Your core focus will be to perform complex, multi-turn attacks on production-level AI models, specifically targeting agentic behaviors like tool usage and reasoning chains. You will not only find vulnerabilities but also help close the loop by contributing to "Auto Red Teaming" frameworks and defensive strategies, ensuring that your findings are codified into reusable guardrails for all Google agent developers.

Key responsibilities:

  • Execute Agile Red Teaming: Conduct rapid, high-impact security assessments on agentic services, focusing on vulnerabilities unique to GenAI such as prompt injection, tool-use escalation, and autonomous lateral movement.
  • Develop Advanced Exploits: Engineer and execute complex attack sequences that exploit non-deterministic model behaviors, agentic logic errors, and data poisoning vectors.
  • Build Automated Defenses: Write code to transform manual vulnerability discoveries into automated regression testing frameworks ("Auto Red Teaming") that prevent regression in future model versions.
  • Embed with Product Teams: Partner directly with developers during the design and build phases to provide immediate feedback, effectively shortening the feedback loop between offensive findings and defensive engineering.
  • Curate Threat Intelligence: Maintain and expand a library of agent-specific attack patterns and exploit primitives to establish robust release criteria for new models.

About You

In order to set you up for success as a Software Engineer at Google DeepMind,  we look for the following skills and experience:

  • Bachelor's degree in Computer Science, Information Security, or equivalent practical experience.
  • Experience in Red Teaming, Offensive Security, or Adversarial Machine Learning.
  • Strong coding skills in Python, Go, or C++ with experience building security tools or automation.
  • Technical understanding of LLM architectures, agentic workflows (e.g., chain-of-thought reasoning), and common AI vulnerability classes.

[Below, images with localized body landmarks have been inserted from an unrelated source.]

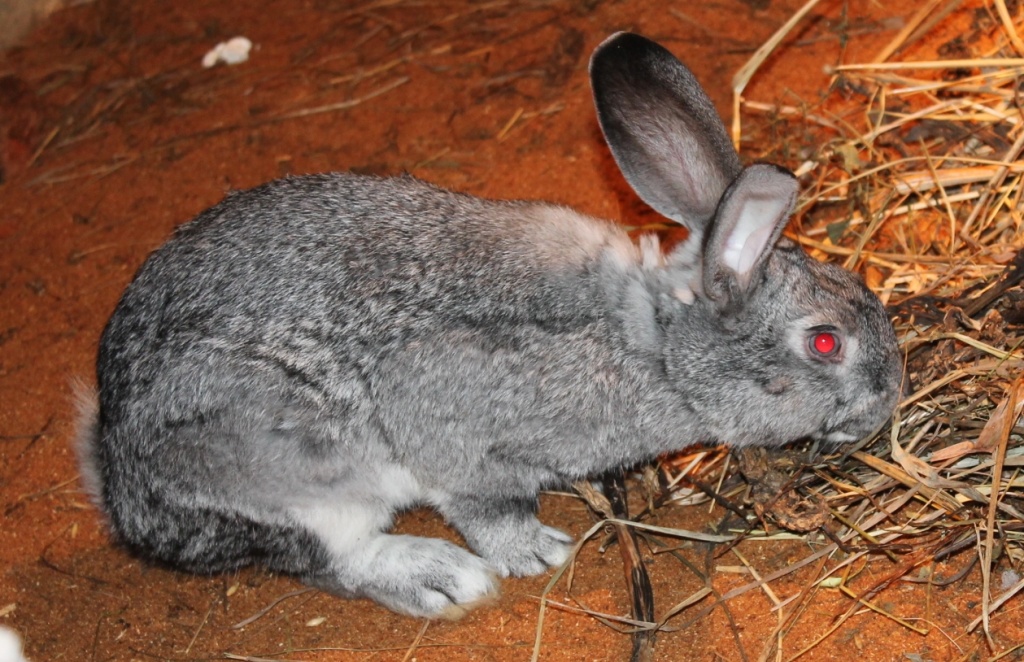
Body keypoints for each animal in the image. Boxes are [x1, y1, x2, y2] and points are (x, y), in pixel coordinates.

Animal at [75, 32, 901, 623]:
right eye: (825, 342)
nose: (888, 398)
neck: (656, 343)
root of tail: (120, 480)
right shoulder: (458, 434)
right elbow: (482, 503)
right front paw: (534, 551)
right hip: (296, 470)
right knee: (330, 557)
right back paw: (442, 579)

In addition, the following would be an advantage: 

  • Hands-on experience developing exploits for GenAI models (e.g., prompt injection, adversarial examples, training data extraction).
  • Experience working in a consulting capacity with product teams or in a fast-paced "startup-like" environment.
  • Familiarity with AI safety benchmarks, evaluation frameworks, and fuzzing techniques.
  • Ability to translate complex probabilistic risks into actionable engineering fixes for developers.

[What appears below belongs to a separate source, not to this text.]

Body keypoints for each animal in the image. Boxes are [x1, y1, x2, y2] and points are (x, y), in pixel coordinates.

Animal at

The US base salary range for this full-time position is between $166,000 - $244,000 + bonus + equity + benefits. Your recruiter can share more about the specific salary range for your targeted location during the hiring process.

At Google DeepMind, we value diversity of experience, knowledge, backgrounds and perspectives and harness these qualities to create extraordinary impact. We are committed to equal employment opportunity regardless of sex, race, religion or belief, ethnic or national origin, disability, age, citizenship, marital, domestic or civil partnership status, sexual orientation, gender identity, pregnancy, or related condition (including breastfeeding) or any other basis as protected by applicable law. If you have a disability or additional need that requires accommodation, please do not hesitate to let us know.